In 3D printing, as in many other fields, you can choose between different qualities of work ranging from draft quality to fine quality. As far as we are concerned, the concept of quality concerns the layer height. It will not affect our resolutions on the X axis or on the Y axis, but only on the Z axis (vertical).
To illustrate this article, I printed the same object, a Storm Trooper helmet, in three different resolutions:
At 0.1 mm per layer, the first impression on the left. The estimated printing time was 3:42 (4:45 after actually heating). The amount of filament expected was 19 g, or 6.43 m.
At 0.2 mm per layer, the impression of the medium. The estimated printing time was 1h50 (2h21 after actually heating). The amount of filament expected was 19 g, or 6.35 m.

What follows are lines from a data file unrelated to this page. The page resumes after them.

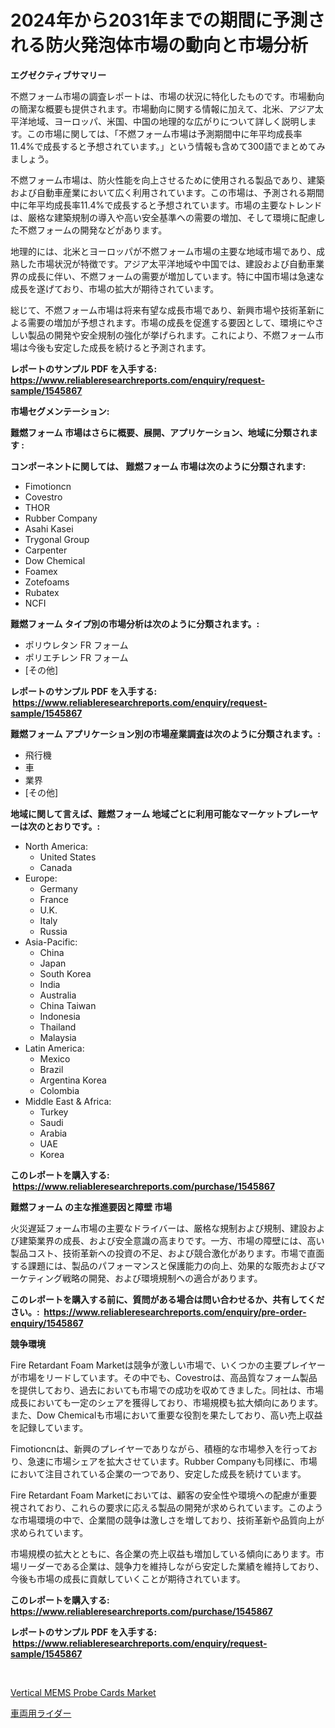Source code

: <p><h1>2024年から2031年までの期間に予測される防火発泡体市場の動向と市場分析</h1></p><p><strong>エグゼクティブサマリー</strong></p>
<p><p>不燃フォーム市場の調査レポートは、市場の状況に特化したものです。市場動向の簡潔な概要も提供されます。市場動向に関する情報に加えて、北米、アジア太平洋地域、ヨーロッパ、米国、中国の地理的な広がりについて詳しく説明します。この市場に関しては、「不燃フォーム市場は予測期間中に年平均成長率11.4%で成長すると予想されています。」という情報も含めて300語でまとめてみましょう。</p><p>不燃フォーム市場は、防火性能を向上させるために使用される製品であり、建築および自動車産業において広く利用されています。この市場は、予測される期間中に年平均成長率11.4%で成長すると予想されています。市場の主要なトレンドは、厳格な建築規制の導入や高い安全基準への需要の増加、そして環境に配慮した不燃フォームの開発などがあります。</p><p>地理的には、北米とヨーロッパが不燃フォーム市場の主要な地域市場であり、成熟した市場状況が特徴です。アジア太平洋地域や中国では、建設および自動車業界の成長に伴い、不燃フォームの需要が増加しています。特に中国市場は急速な成長を遂げており、市場の拡大が期待されています。</p><p>総じて、不燃フォーム市場は将来有望な成長市場であり、新興市場や技術革新による需要の増加が予想されます。市場の成長を促進する要因として、環境にやさしい製品の開発や安全規制の強化が挙げられます。これにより、不燃フォーム市場は今後も安定した成長を続けると予測されます。</p></p>
<p><strong>レポートのサンプル PDF を入手する: <a href="https://www.reliableresearchreports.com/enquiry/request-sample/1545867">https://www.reliableresearchreports.com/enquiry/request-sample/1545867</a></strong></p>
<p><strong>市場セグメンテーション:</strong></p>
<p><strong> 難燃フォーム 市場はさらに概要、展開、アプリケーション、地域に分類されます :</strong></p>
<p><strong>コンポーネントに関しては、 難燃フォーム 市場は次のように分類されます: &nbsp;</strong></p>
<p><ul><li>Fimotioncn</li><li>Covestro</li><li>THOR</li><li>Rubber Company</li><li>Asahi Kasei</li><li>Trygonal Group</li><li>Carpenter</li><li>Dow Chemical</li><li>Foamex</li><li>Zotefoams</li><li>Rubatex</li><li>NCFI</li></ul></p>
<p><strong> 難燃フォーム タイプ別の市場分析は次のように分類されます。:</strong></p>
<p><ul><li>ポリウレタン FR フォーム</li><li>ポリエチレン FR フォーム</li><li>[その他]</li></ul></p>
<p><strong>レポートのサンプル PDF を入手する: &nbsp;<a href="https://www.reliableresearchreports.com/enquiry/request-sample/1545867">https://www.reliableresearchreports.com/enquiry/request-sample/1545867</a></strong></p>
<p><strong> 難燃フォーム アプリケーション別の市場産業調査は次のように分類されます。:</strong></p>
<p><ul><li>飛行機</li><li>車</li><li>業界</li><li>[その他]</li></ul></p>
<p><strong>地域に関して言えば、難燃フォーム 地域ごとに利用可能なマーケットプレーヤーは次のとおりです。:</strong></p>
<p><ul>
    <li>
        North America:
        <ul>
            <li>United States</li>
            <li>Canada</li>
        </ul>
    </li>
    <li>
        Europe:
        <ul>
            <li>Germany</li>
            <li>France</li>
            <li>U.K.</li>
            <li>Italy</li>
            <li>Russia</li>
        </ul>
    </li>
    <li>
        Asia-Pacific:
        <ul>
            <li>China</li>
            <li>Japan</li>
            <li>South Korea</li>
            <li>India</li>
            <li>Australia</li>
            <li>China Taiwan</li>
            <li>Indonesia</li>
            <li>Thailand</li>
            <li>Malaysia</li>
        </ul>
    </li>
    <li>
        Latin America:
        <ul>
            <li>Mexico</li>
            <li>Brazil</li>
            <li>Argentina Korea</li>
            <li>Colombia</li>
        </ul>
    </li>
    <li>
        Middle East & Africa:
        <ul>
            <li>Turkey</li>
            <li>Saudi</li>
            <li>Arabia</li>
            <li>UAE</li>
            <li>Korea</li>
        </ul>
    </li>
    </ul></p>
<p><strong>このレポートを購入する: &nbsp;<a href="https://www.reliableresearchreports.com/purchase/1545867">https://www.reliableresearchreports.com/purchase/1545867</a></strong></p>
<p><strong>難燃フォーム の主な推進要因と障壁 市場</strong></p>
<p><p>火災遅延フォーム市場の主要なドライバーは、厳格な規制および規制、建設および建築業界の成長、および安全意識の高まりです。一方、市場の障壁には、高い製品コスト、技術革新への投資の不足、および競合激化があります。市場で直面する課題には、製品のパフォーマンスと保護能力の向上、効果的な販売およびマーケティング戦略の開発、および環境規制への適合があります。</p></p>
<p><strong>このレポートを購入する前に、質問がある場合は問い合わせるか、共有してください。:&nbsp; <a href="https://www.reliableresearchreports.com/enquiry/pre-order-enquiry/1545867">https://www.reliableresearchreports.com/enquiry/pre-order-enquiry/1545867</a></strong></p>
<p><strong>競争環境</strong></p>
<p><p>Fire Retardant Foam Marketは競争が激しい市場で、いくつかの主要プレイヤーが市場をリードしています。その中でも、Covestroは、高品質なフォーム製品を提供しており、過去においても市場での成功を収めてきました。同社は、市場成長においても一定のシェアを獲得しており、市場規模も拡大傾向にあります。また、Dow Chemicalも市場において重要な役割を果たしており、高い売上収益を記録しています。</p><p>Fimotioncnは、新興のプレイヤーでありながら、積極的な市場参入を行っており、急速に市場シェアを拡大させています。Rubber Companyも同様に、市場において注目されている企業の一つであり、安定した成長を続けています。</p><p>Fire Retardant Foam Marketにおいては、顧客の安全性や環境への配慮が重要視されており、これらの要求に応える製品の開発が求められています。このような市場環境の中で、企業間の競争は激しさを増しており、技術革新や品質向上が求められています。</p><p>市場規模の拡大とともに、各企業の売上収益も増加している傾向にあります。市場リーダーである企業は、競争力を維持しながら安定した業績を維持しており、今後も市場の成長に貢献していくことが期待されています。</p></p>
<p><strong>このレポートを購入する: &nbsp; <a href="https://www.reliableresearchreports.com/purchase/1545867">https://www.reliableresearchreports.com/purchase/1545867</a></strong></p>
<p><strong>レポートのサンプル PDF を入手する: &nbsp;<a href="https://www.reliableresearchreports.com/enquiry/request-sample/1545867">https://www.reliableresearchreports.com/enquiry/request-sample/1545867</a></strong><strong></strong></p>
<p>&nbsp;</p>
<p><p><a href="https://github.com/danielneavesallisons03mba/Market-Research-Report-List-1/blob/main/vertical-mems-probe-cards-market.md">Vertical MEMS Probe Cards Market</a></p><p><a href="https://github.com/one-cool-chick/Market-Research-Report-List-1/blob/main/782187713180.md">車両用ライダー</a></p></p>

At 0.3 mm per layer, the rightmost impression. The estimated printing time was 1h15 (1h35 after actually heating). The amount of filament expected was 19 g, or 6.43 m.
Note that the quality has a great impact on the printing time. It turns out that this is exactly what we are asking. On the other hand, it hardly affects the quantity of matter. The little change that quality applies to the geometry of the part will eventually alter the way your slicer will generate its supports. This is the small difference in filament length that we see here on printing in 0.2 mm per layer.
The differences in quality will be much more visible on parts with organic shapes, like here. And less on technical forms, rich in flat surfaces. This is the reason why I chose an object with organic forms. The top of the helmet being the very example.
On the rightmost impression, with the eye, we even see that the printer has not managed to close the entire helmet. There are gaps between certain layers.
Note that the layer height must not exceed 80% of the nozzle diameter. With a 0.4 mm diameter nozzle, this gives a maximum height of 0.32 mm. That said, you can exchange your nozzle for a larger diameter. More information on the (french) article Tout sur les buses de diamètre différent, from the Filament-ABS website.